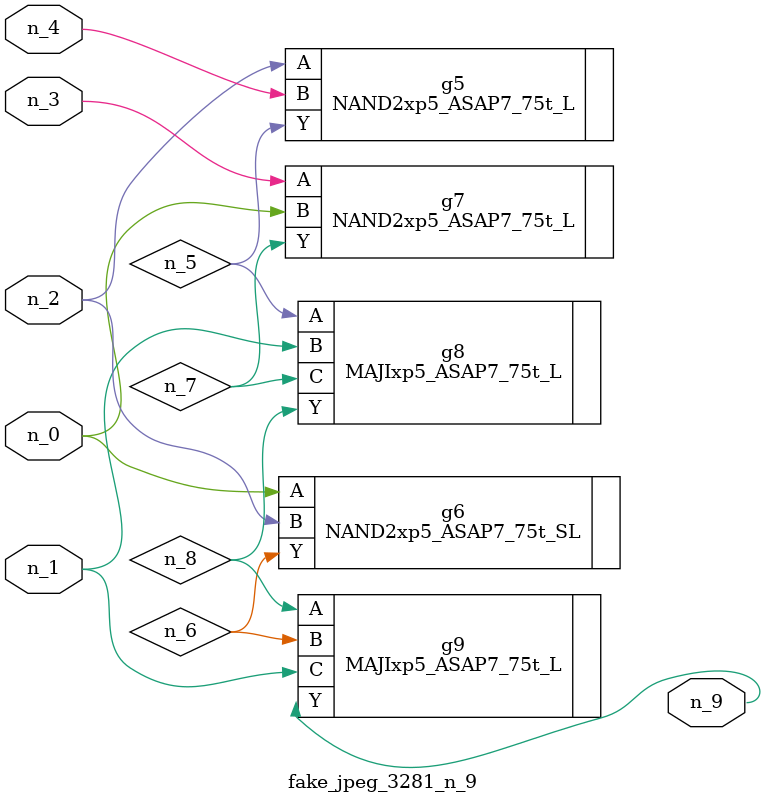
<source format=v>
module fake_jpeg_3281_n_9 (n_3, n_2, n_1, n_0, n_4, n_9);

input n_3;
input n_2;
input n_1;
input n_0;
input n_4;

output n_9;

wire n_8;
wire n_6;
wire n_5;
wire n_7;

NAND2xp5_ASAP7_75t_L g5 ( 
.A(n_2),
.B(n_4),
.Y(n_5)
);

NAND2xp5_ASAP7_75t_SL g6 ( 
.A(n_0),
.B(n_2),
.Y(n_6)
);

NAND2xp5_ASAP7_75t_L g7 ( 
.A(n_3),
.B(n_0),
.Y(n_7)
);

MAJIxp5_ASAP7_75t_L g8 ( 
.A(n_5),
.B(n_1),
.C(n_7),
.Y(n_8)
);

MAJIxp5_ASAP7_75t_L g9 ( 
.A(n_8),
.B(n_6),
.C(n_1),
.Y(n_9)
);


endmodule
</source>
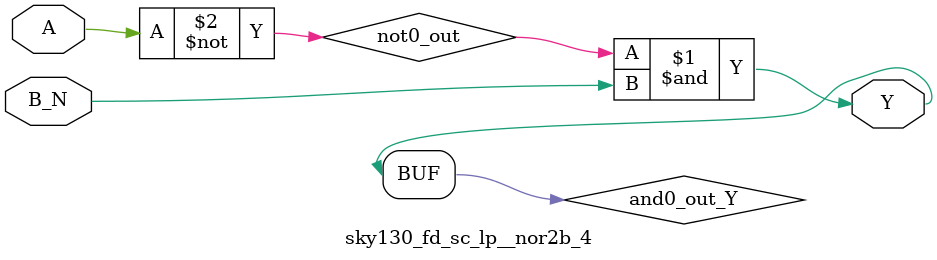
<source format=v>
/*
 * Copyright 2020 The SkyWater PDK Authors
 *
 * Licensed under the Apache License, Version 2.0 (the "License");
 * you may not use this file except in compliance with the License.
 * You may obtain a copy of the License at
 *
 *     https://www.apache.org/licenses/LICENSE-2.0
 *
 * Unless required by applicable law or agreed to in writing, software
 * distributed under the License is distributed on an "AS IS" BASIS,
 * WITHOUT WARRANTIES OR CONDITIONS OF ANY KIND, either express or implied.
 * See the License for the specific language governing permissions and
 * limitations under the License.
 *
 * SPDX-License-Identifier: Apache-2.0
*/


`ifndef SKY130_FD_SC_LP__NOR2B_4_FUNCTIONAL_V
`define SKY130_FD_SC_LP__NOR2B_4_FUNCTIONAL_V

/**
 * nor2b: 2-input NOR, first input inverted.
 *
 *        Y = !(A | B | C | !D)
 *
 * Verilog simulation functional model.
 */

`timescale 1ns / 1ps
`default_nettype none

`celldefine
module sky130_fd_sc_lp__nor2b_4 (
    Y  ,
    A  ,
    B_N
);

    // Module ports
    output Y  ;
    input  A  ;
    input  B_N;

    // Local signals
    wire not0_out  ;
    wire and0_out_Y;

    //  Name  Output      Other arguments
    not not0 (not0_out  , A              );
    and and0 (and0_out_Y, not0_out, B_N  );
    buf buf0 (Y         , and0_out_Y     );

endmodule
`endcelldefine

`default_nettype wire
`endif  // SKY130_FD_SC_LP__NOR2B_4_FUNCTIONAL_V

</source>
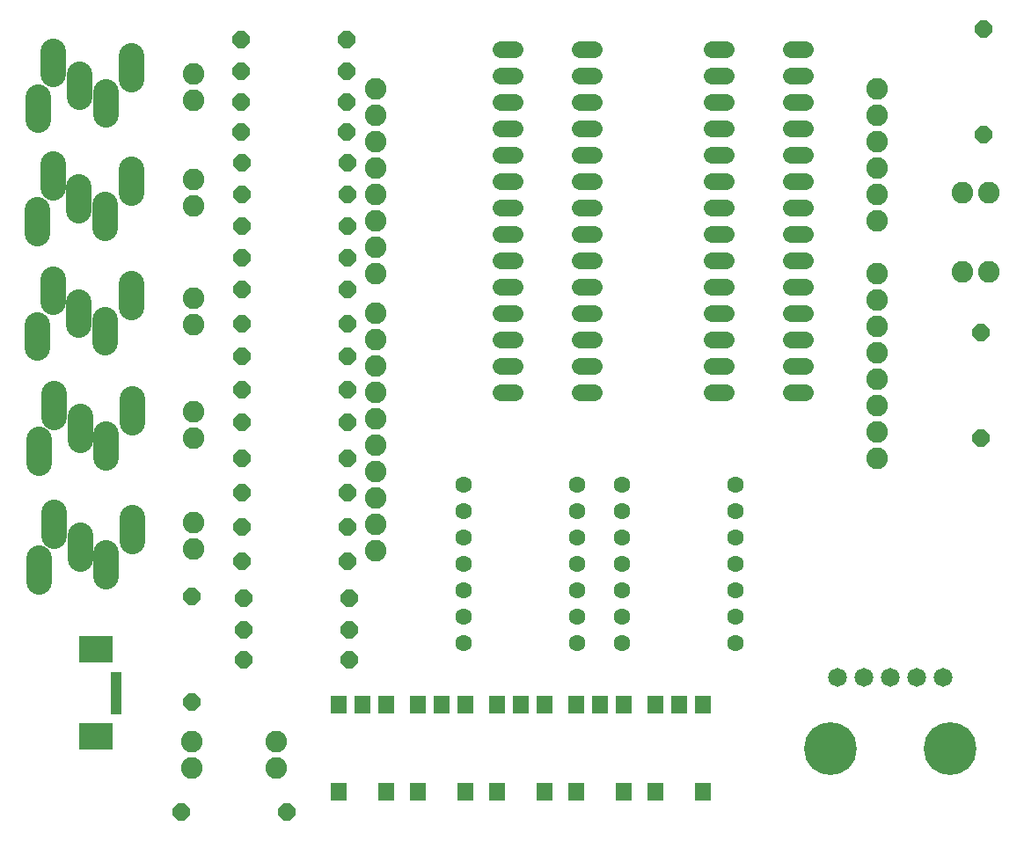
<source format=gts>
G75*
%MOIN*%
%OFA0B0*%
%FSLAX25Y25*%
%IPPOS*%
%LPD*%
%AMOC8*
5,1,8,0,0,1.08239X$1,22.5*
%
%ADD10C,0.08200*%
%ADD11C,0.06400*%
%ADD12OC8,0.06400*%
%ADD13C,0.06294*%
%ADD14C,0.09658*%
%ADD15R,0.03950X0.01981*%
%ADD16R,0.12808X0.10249*%
%ADD17R,0.06312X0.07099*%
%ADD18C,0.07137*%
%ADD19C,0.19993*%
D10*
X0085500Y0032500D03*
X0085500Y0042500D03*
X0117500Y0042500D03*
X0117500Y0032500D03*
X0086000Y0115500D03*
X0086000Y0125500D03*
X0086000Y0157500D03*
X0086000Y0167500D03*
X0086000Y0200500D03*
X0086000Y0210500D03*
X0086000Y0245500D03*
X0086000Y0255500D03*
X0086000Y0285500D03*
X0086000Y0295500D03*
X0155000Y0290000D03*
X0155000Y0280000D03*
X0155000Y0270000D03*
X0155000Y0260000D03*
X0155000Y0250000D03*
X0155000Y0240000D03*
X0155000Y0230000D03*
X0155000Y0220000D03*
X0155000Y0205000D03*
X0155000Y0195000D03*
X0155000Y0185000D03*
X0155000Y0175000D03*
X0155000Y0165000D03*
X0155000Y0155000D03*
X0155000Y0145000D03*
X0155000Y0135000D03*
X0155000Y0125000D03*
X0155000Y0115000D03*
X0345000Y0150000D03*
X0345000Y0160000D03*
X0345000Y0170000D03*
X0345000Y0180000D03*
X0345000Y0190000D03*
X0345000Y0200000D03*
X0345000Y0210000D03*
X0345000Y0220000D03*
X0345000Y0240000D03*
X0345000Y0250000D03*
X0345000Y0260000D03*
X0345000Y0270000D03*
X0345000Y0280000D03*
X0345000Y0290000D03*
X0377500Y0250500D03*
X0387500Y0250500D03*
X0387500Y0220500D03*
X0377500Y0220500D03*
D11*
X0317800Y0225000D02*
X0312200Y0225000D01*
X0312200Y0215000D02*
X0317800Y0215000D01*
X0317800Y0205000D02*
X0312200Y0205000D01*
X0312200Y0195000D02*
X0317800Y0195000D01*
X0317800Y0185000D02*
X0312200Y0185000D01*
X0312200Y0175000D02*
X0317800Y0175000D01*
X0287800Y0175000D02*
X0282200Y0175000D01*
X0282200Y0185000D02*
X0287800Y0185000D01*
X0287800Y0195000D02*
X0282200Y0195000D01*
X0282200Y0205000D02*
X0287800Y0205000D01*
X0287800Y0215000D02*
X0282200Y0215000D01*
X0282200Y0225000D02*
X0287800Y0225000D01*
X0287800Y0235000D02*
X0282200Y0235000D01*
X0282200Y0245000D02*
X0287800Y0245000D01*
X0287800Y0255000D02*
X0282200Y0255000D01*
X0282200Y0265000D02*
X0287800Y0265000D01*
X0287800Y0275000D02*
X0282200Y0275000D01*
X0282200Y0285000D02*
X0287800Y0285000D01*
X0287800Y0295000D02*
X0282200Y0295000D01*
X0282200Y0305000D02*
X0287800Y0305000D01*
X0312200Y0305000D02*
X0317800Y0305000D01*
X0317800Y0295000D02*
X0312200Y0295000D01*
X0312200Y0285000D02*
X0317800Y0285000D01*
X0317800Y0275000D02*
X0312200Y0275000D01*
X0312200Y0265000D02*
X0317800Y0265000D01*
X0317800Y0255000D02*
X0312200Y0255000D01*
X0312200Y0245000D02*
X0317800Y0245000D01*
X0317800Y0235000D02*
X0312200Y0235000D01*
X0237800Y0235000D02*
X0232200Y0235000D01*
X0232200Y0245000D02*
X0237800Y0245000D01*
X0237800Y0255000D02*
X0232200Y0255000D01*
X0232200Y0265000D02*
X0237800Y0265000D01*
X0237800Y0275000D02*
X0232200Y0275000D01*
X0232200Y0285000D02*
X0237800Y0285000D01*
X0237800Y0295000D02*
X0232200Y0295000D01*
X0232200Y0305000D02*
X0237800Y0305000D01*
X0207800Y0305000D02*
X0202200Y0305000D01*
X0202200Y0295000D02*
X0207800Y0295000D01*
X0207800Y0285000D02*
X0202200Y0285000D01*
X0202200Y0275000D02*
X0207800Y0275000D01*
X0207800Y0265000D02*
X0202200Y0265000D01*
X0202200Y0255000D02*
X0207800Y0255000D01*
X0207800Y0245000D02*
X0202200Y0245000D01*
X0202200Y0235000D02*
X0207800Y0235000D01*
X0207800Y0225000D02*
X0202200Y0225000D01*
X0202200Y0215000D02*
X0207800Y0215000D01*
X0207800Y0205000D02*
X0202200Y0205000D01*
X0202200Y0195000D02*
X0207800Y0195000D01*
X0207800Y0185000D02*
X0202200Y0185000D01*
X0202200Y0175000D02*
X0207800Y0175000D01*
X0232200Y0175000D02*
X0237800Y0175000D01*
X0237800Y0185000D02*
X0232200Y0185000D01*
X0232200Y0195000D02*
X0237800Y0195000D01*
X0237800Y0205000D02*
X0232200Y0205000D01*
X0232200Y0215000D02*
X0237800Y0215000D01*
X0237800Y0225000D02*
X0232200Y0225000D01*
D12*
X0144500Y0226000D03*
X0144500Y0214000D03*
X0144500Y0201000D03*
X0144500Y0188500D03*
X0144500Y0176000D03*
X0144500Y0163500D03*
X0144500Y0150000D03*
X0144500Y0137000D03*
X0144500Y0124000D03*
X0144500Y0111000D03*
X0145000Y0097000D03*
X0145000Y0085000D03*
X0145000Y0073500D03*
X0105000Y0073500D03*
X0105000Y0085000D03*
X0105000Y0097000D03*
X0104500Y0111000D03*
X0104500Y0124000D03*
X0104500Y0137000D03*
X0104500Y0150000D03*
X0104500Y0163500D03*
X0104500Y0176000D03*
X0104500Y0188500D03*
X0104500Y0201000D03*
X0104500Y0214000D03*
X0104500Y0226000D03*
X0104500Y0238000D03*
X0104500Y0250000D03*
X0104500Y0262000D03*
X0104000Y0273500D03*
X0104000Y0285000D03*
X0104000Y0296500D03*
X0104000Y0308500D03*
X0144000Y0308500D03*
X0144000Y0296500D03*
X0144000Y0285000D03*
X0144000Y0273500D03*
X0144500Y0262000D03*
X0144500Y0250000D03*
X0144500Y0238000D03*
X0085500Y0097500D03*
X0085500Y0057500D03*
X0081500Y0016000D03*
X0121500Y0016000D03*
X0384500Y0157500D03*
X0384500Y0197500D03*
X0385500Y0272500D03*
X0385500Y0312500D03*
D13*
X0291496Y0140000D03*
X0291496Y0130000D03*
X0291496Y0120000D03*
X0291496Y0110000D03*
X0291496Y0100000D03*
X0291496Y0090000D03*
X0291496Y0080000D03*
X0248504Y0080000D03*
X0248504Y0090000D03*
X0248504Y0100000D03*
X0248504Y0110000D03*
X0248504Y0120000D03*
X0248504Y0130000D03*
X0248504Y0140000D03*
X0231496Y0140000D03*
X0231496Y0130000D03*
X0231496Y0120000D03*
X0231496Y0110000D03*
X0231496Y0100000D03*
X0231496Y0090000D03*
X0231496Y0080000D03*
X0188504Y0080000D03*
X0188504Y0090000D03*
X0188504Y0100000D03*
X0188504Y0110000D03*
X0188504Y0120000D03*
X0188504Y0130000D03*
X0188504Y0140000D03*
D14*
X0062685Y0127622D02*
X0062685Y0118764D01*
X0052843Y0114236D02*
X0052843Y0105378D01*
X0043000Y0112071D02*
X0043000Y0120929D01*
X0033157Y0120732D02*
X0033157Y0129591D01*
X0027252Y0112268D02*
X0027252Y0103409D01*
X0027252Y0148409D02*
X0027252Y0157268D01*
X0033157Y0165732D02*
X0033157Y0174591D01*
X0043000Y0165929D02*
X0043000Y0157071D01*
X0052843Y0159236D02*
X0052843Y0150378D01*
X0062685Y0163764D02*
X0062685Y0172622D01*
X0052343Y0193878D02*
X0052343Y0202736D01*
X0062185Y0207264D02*
X0062185Y0216122D01*
X0042500Y0209429D02*
X0042500Y0200571D01*
X0032657Y0209232D02*
X0032657Y0218091D01*
X0026752Y0200768D02*
X0026752Y0191909D01*
X0026752Y0235409D02*
X0026752Y0244268D01*
X0032657Y0252732D02*
X0032657Y0261591D01*
X0042500Y0252929D02*
X0042500Y0244071D01*
X0052343Y0246236D02*
X0052343Y0237378D01*
X0062185Y0250764D02*
X0062185Y0259622D01*
X0052520Y0280224D02*
X0052520Y0289083D01*
X0062362Y0293610D02*
X0062362Y0302469D01*
X0042677Y0295776D02*
X0042677Y0286917D01*
X0032835Y0295579D02*
X0032835Y0304437D01*
X0026929Y0287114D02*
X0026929Y0278256D01*
D15*
X0056638Y0067874D03*
X0056638Y0065906D03*
X0056638Y0063937D03*
X0056638Y0061969D03*
X0056638Y0060000D03*
X0056638Y0058031D03*
X0056638Y0056063D03*
X0056638Y0054094D03*
D16*
X0049059Y0044449D03*
X0049059Y0077520D03*
D17*
X0141142Y0056535D03*
X0150000Y0056535D03*
X0158858Y0056535D03*
X0171142Y0056535D03*
X0180000Y0056535D03*
X0188858Y0056535D03*
X0201142Y0056535D03*
X0210000Y0056535D03*
X0218858Y0056535D03*
X0231142Y0056535D03*
X0240000Y0056535D03*
X0248858Y0056535D03*
X0261142Y0056535D03*
X0270000Y0056535D03*
X0278858Y0056535D03*
X0278858Y0023465D03*
X0261142Y0023465D03*
X0248858Y0023465D03*
X0231142Y0023465D03*
X0218858Y0023465D03*
X0201142Y0023465D03*
X0188858Y0023465D03*
X0171142Y0023465D03*
X0158858Y0023465D03*
X0141142Y0023465D03*
D18*
X0330000Y0066969D03*
X0340000Y0066969D03*
X0350000Y0066969D03*
X0360000Y0066969D03*
X0370000Y0066969D03*
D19*
X0372638Y0040000D03*
X0327362Y0040000D03*
M02*

</source>
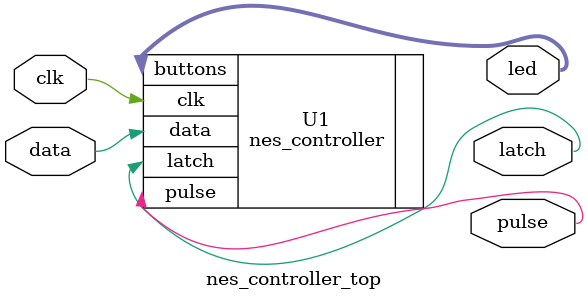
<source format=v>
`timescale 1ns / 1ps

module nes_controller_top (
    input clk,
    input data,
    output latch,
    output pulse,
    output [7:0] led
    );
    
nes_controller U1 (
.clk(clk),
.data(data),
.latch(latch),
.pulse(pulse),
.buttons(led)
);
    
endmodule
</source>
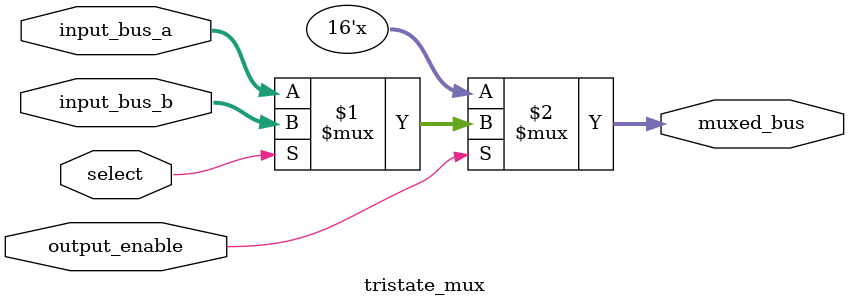
<source format=sv>
module tristate_mux(
    input [15:0] input_bus_a, input_bus_b,
    input select, output_enable,
    output [15:0] muxed_bus
);
    assign muxed_bus = output_enable ? (select ? input_bus_b : input_bus_a) : 16'bz;
endmodule
</source>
————————
• Required work
In the listing above, start at the line with "X0085500Y0042500D03*", go on through the line with "X0155000Y0155000D03*", and copy each of those lines exactly; leave out all the rest.

• Output of the task
X0085500Y0042500D03*
X0117500Y0042500D03*
X0117500Y0032500D03*
X0086000Y0115500D03*
X0086000Y0125500D03*
X0086000Y0157500D03*
X0086000Y0167500D03*
X0086000Y0200500D03*
X0086000Y0210500D03*
X0086000Y0245500D03*
X0086000Y0255500D03*
X0086000Y0285500D03*
X0086000Y0295500D03*
X0155000Y0290000D03*
X0155000Y0280000D03*
X0155000Y0270000D03*
X0155000Y0260000D03*
X0155000Y0250000D03*
X0155000Y0240000D03*
X0155000Y0230000D03*
X0155000Y0220000D03*
X0155000Y0205000D03*
X0155000Y0195000D03*
X0155000Y0185000D03*
X0155000Y0175000D03*
X0155000Y0165000D03*
X0155000Y0155000D03*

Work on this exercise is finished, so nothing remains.